• Material provided:

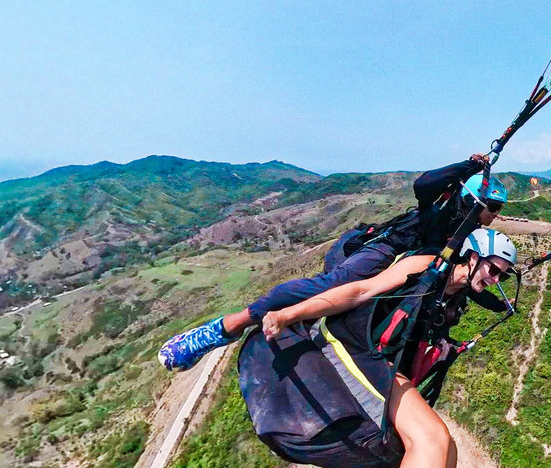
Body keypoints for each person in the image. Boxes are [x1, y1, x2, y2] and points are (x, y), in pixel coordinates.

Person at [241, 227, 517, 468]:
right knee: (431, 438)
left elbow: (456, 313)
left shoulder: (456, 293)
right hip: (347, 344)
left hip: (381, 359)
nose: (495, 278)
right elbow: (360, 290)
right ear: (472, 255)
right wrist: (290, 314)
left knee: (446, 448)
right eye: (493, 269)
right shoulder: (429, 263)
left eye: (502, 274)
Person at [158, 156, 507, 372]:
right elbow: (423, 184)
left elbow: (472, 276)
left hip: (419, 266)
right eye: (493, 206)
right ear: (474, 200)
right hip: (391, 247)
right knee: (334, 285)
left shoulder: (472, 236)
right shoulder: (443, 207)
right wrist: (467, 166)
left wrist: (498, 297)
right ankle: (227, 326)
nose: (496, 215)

==

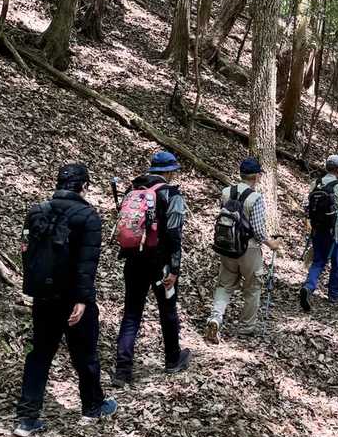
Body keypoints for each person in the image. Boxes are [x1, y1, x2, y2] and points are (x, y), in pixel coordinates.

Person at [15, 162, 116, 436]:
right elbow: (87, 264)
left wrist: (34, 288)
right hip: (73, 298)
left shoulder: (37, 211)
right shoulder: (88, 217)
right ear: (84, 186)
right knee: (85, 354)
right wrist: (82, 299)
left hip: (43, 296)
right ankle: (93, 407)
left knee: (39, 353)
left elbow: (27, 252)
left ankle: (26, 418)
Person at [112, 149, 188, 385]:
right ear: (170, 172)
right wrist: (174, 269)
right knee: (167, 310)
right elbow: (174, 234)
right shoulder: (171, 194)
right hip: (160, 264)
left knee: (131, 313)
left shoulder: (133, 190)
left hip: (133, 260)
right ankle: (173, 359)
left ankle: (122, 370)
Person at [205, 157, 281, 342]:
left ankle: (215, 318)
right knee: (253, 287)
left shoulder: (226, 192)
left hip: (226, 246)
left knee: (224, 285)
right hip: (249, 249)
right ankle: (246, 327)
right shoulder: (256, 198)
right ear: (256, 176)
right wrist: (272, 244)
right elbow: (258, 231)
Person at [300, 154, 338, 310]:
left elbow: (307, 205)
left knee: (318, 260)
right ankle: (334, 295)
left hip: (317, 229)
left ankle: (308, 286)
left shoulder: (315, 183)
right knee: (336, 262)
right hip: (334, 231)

--

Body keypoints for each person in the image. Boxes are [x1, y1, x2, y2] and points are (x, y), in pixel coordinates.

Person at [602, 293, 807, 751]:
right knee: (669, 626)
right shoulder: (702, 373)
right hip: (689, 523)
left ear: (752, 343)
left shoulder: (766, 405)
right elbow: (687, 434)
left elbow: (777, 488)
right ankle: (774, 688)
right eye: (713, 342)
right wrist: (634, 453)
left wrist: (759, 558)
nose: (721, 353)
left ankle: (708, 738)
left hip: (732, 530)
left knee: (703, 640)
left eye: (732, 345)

• What to produce: Based on the entries above, please state how many lines include "ankle", leaving out everything else.

• Answer to this task: 11